As the Bucks season slowly rears to life, our eyes will slowly train onto Griffin. Understandably so: he’s a rookie head coach for a team with championship aspirations, which are shrinking fast as their generational player continues his trek on the treadmill of time. However, it is important to realize how our attention can bias our perception.

To understand the complexity of the world - well, the Bucks’ world - it is impossible to attend to all of its moving parts at once. Instead, we focus on certain elements that seem particularly meaningful - like a new head coach. This attention translates into greater understanding of these particular elements, but at the cost of understanding other pieces of the puzzle. In psychology, this is broadly referred to as change blindness.

Moreover, we often attend to these elements in order to understand what will happen next. Here at Brew Hoop (and other, lesser venues), we are constantly divining the Bucks’ playoff chances, the best eight-man rotations against Eastern Conference rivals, and the like. We typically do so by making causal inferences, where a cause (e.g., Pat Connaughton can’t hit the side of a barn) is linked to an effect (e.g., he won’t crack the playoff rotation). When we attend to particular elements, though, we are more likely to engage in causal attribution for these elements: we attribute them as the cause of effects.

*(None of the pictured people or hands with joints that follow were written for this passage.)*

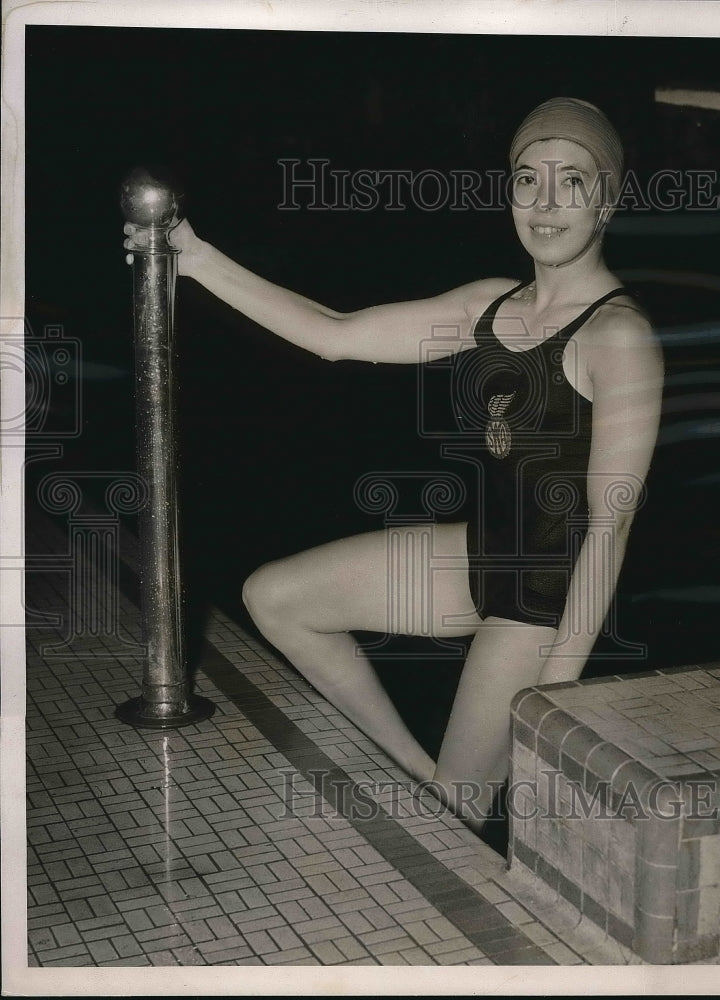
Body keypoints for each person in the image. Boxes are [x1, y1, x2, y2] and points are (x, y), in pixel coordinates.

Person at [124, 97, 663, 843]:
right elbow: (334, 334)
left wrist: (556, 695)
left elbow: (610, 524)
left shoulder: (619, 336)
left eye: (570, 181)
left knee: (458, 810)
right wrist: (192, 253)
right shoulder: (485, 305)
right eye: (525, 179)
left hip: (547, 594)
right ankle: (415, 770)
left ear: (606, 200)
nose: (543, 204)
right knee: (277, 598)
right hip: (480, 552)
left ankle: (443, 799)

Translated to the Bucks, we may observe that Griffin introduces a new defensive scheme and that the defense improves. Due to change blindness, we may focus on the new defensive scheme rather than, say, the improvement of individual players. Due to causal attribution, we may further link the new defensive scheme as the cause of the improved defense.

That may indeed be the case, at least in part. But it is important to be aware that other elements of the Bucks will change this season - beyond the new guy on the sidelines - and that these elements can also cause certain effects. In other words, although silver-bullet thinking should not usually be heeded, it should be especially heeded when there is a gleaming silver bullet that captures our attention.

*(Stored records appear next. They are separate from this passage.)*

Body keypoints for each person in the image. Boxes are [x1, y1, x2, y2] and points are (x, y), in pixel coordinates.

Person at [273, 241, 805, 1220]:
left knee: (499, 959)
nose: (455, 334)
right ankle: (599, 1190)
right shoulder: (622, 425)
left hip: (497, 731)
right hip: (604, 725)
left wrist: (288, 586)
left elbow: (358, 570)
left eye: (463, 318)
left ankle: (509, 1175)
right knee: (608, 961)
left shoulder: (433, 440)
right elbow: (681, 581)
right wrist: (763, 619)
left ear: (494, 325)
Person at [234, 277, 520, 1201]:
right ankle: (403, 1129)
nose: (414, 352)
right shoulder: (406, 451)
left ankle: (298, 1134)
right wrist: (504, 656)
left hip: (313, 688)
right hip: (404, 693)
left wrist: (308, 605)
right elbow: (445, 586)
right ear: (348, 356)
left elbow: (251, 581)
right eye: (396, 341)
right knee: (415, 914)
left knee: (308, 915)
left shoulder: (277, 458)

At the end of the day, I suspect that nothing will (really) change. Griffin will not be a carbon-copy of Budenholzer, but he did not inherit a system that requires wholesale revision. I also do not think he has a particularly long leash to make changes: Giannis’ blessing is one thing, but a year or two without results is another.

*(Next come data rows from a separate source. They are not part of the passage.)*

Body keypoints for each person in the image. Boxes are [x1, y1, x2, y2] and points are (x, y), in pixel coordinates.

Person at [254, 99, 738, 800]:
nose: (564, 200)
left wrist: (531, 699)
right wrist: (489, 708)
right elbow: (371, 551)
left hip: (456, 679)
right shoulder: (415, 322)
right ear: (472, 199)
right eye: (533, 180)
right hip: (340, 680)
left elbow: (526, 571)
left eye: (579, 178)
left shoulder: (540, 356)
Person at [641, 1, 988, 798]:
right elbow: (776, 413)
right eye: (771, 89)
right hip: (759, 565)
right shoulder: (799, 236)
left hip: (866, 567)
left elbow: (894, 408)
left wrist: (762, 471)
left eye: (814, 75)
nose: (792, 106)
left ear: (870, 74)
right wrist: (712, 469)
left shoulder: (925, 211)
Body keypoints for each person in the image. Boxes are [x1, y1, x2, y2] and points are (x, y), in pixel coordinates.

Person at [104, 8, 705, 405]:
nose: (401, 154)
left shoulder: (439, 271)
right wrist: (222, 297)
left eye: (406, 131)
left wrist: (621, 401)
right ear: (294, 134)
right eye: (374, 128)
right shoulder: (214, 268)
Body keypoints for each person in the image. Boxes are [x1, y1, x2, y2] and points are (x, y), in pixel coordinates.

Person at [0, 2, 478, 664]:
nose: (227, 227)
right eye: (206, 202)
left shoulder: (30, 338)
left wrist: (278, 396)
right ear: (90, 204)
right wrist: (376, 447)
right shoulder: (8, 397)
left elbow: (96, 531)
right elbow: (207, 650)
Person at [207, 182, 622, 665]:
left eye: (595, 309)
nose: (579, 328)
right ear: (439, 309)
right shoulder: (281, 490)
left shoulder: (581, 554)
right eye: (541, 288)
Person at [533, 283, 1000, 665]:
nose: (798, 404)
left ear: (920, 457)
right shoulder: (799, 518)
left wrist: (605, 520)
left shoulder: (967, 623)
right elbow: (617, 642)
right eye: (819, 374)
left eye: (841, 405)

Most importantly, as much as the coach can affect things on the margins, basketball is decided by those that touch the basketball. To that end, the most important changes this offseason weren’t changes at all: the Bucks brought back Thanasis Antetokounmpo, Jae Crowder, A.J. Green, Brook Lopez, and Khris Middleton. That means that the guys with the lion’s share of the minutes - Giannis, Jrue, Khris, and Brook (plus key role players) - are the same. That heavily dictates the trajectory of the squad, for better or worse.

To me, the clearest indicators of a successful season might not include how Griffin is able to adapt to his new position. Rather, it will be Khris’ health and marginal improvements for guys that, given their advanced age, could easily backslide. The latter could be summed up by “getting better every day. If only someone coined a word for that.